TO DO: When a line in the material contains the word "Actin", copy it.

=======

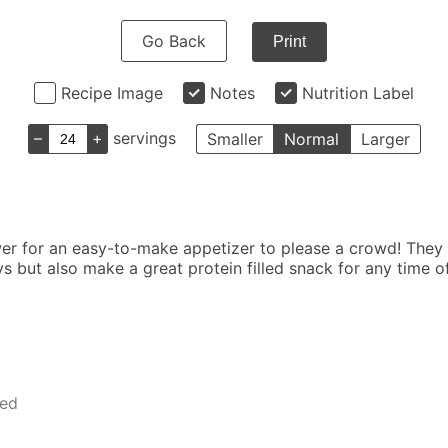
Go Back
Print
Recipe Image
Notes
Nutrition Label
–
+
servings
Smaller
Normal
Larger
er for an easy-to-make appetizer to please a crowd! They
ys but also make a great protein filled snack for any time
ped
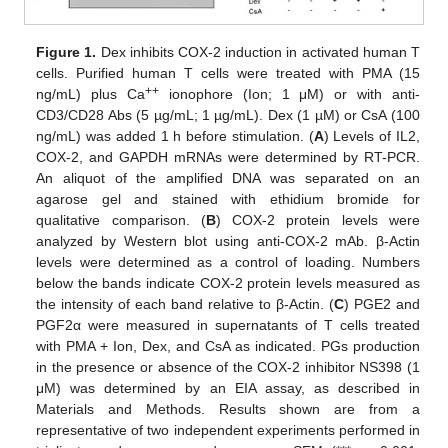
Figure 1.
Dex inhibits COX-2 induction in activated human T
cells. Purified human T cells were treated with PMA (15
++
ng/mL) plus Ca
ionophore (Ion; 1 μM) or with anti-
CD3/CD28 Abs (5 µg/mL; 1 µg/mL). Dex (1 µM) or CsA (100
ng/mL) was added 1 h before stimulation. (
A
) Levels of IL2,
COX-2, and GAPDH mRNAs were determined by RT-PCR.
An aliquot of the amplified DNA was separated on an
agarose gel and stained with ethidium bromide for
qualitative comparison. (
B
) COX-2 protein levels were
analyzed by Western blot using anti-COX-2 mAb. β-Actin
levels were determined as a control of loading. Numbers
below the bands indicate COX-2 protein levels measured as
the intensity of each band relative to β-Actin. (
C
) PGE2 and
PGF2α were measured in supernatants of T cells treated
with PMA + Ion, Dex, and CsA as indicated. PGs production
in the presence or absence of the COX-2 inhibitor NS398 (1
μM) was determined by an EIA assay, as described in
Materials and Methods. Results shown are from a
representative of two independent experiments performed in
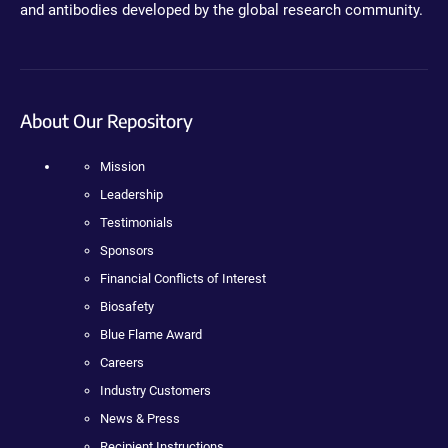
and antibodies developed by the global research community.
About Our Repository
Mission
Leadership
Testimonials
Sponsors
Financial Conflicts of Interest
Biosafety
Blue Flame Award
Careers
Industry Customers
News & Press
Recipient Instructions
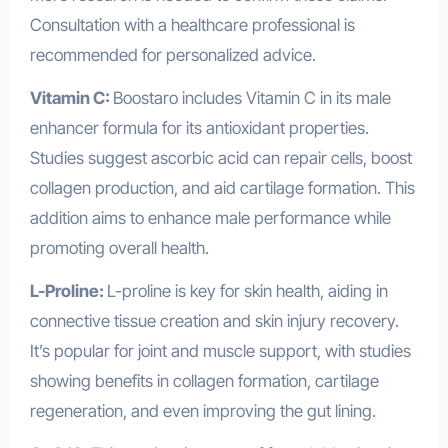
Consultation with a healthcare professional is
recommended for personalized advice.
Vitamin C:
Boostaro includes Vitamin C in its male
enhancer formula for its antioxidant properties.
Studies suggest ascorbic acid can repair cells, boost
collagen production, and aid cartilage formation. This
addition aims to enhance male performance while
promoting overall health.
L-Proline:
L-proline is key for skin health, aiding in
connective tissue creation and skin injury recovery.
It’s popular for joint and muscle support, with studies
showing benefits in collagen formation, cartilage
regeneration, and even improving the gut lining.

=======

YOUR SOLUTION:
analyzed by Western blot using anti-COX-2 mAb. β-Actin
the intensity of each band relative to β-Actin. (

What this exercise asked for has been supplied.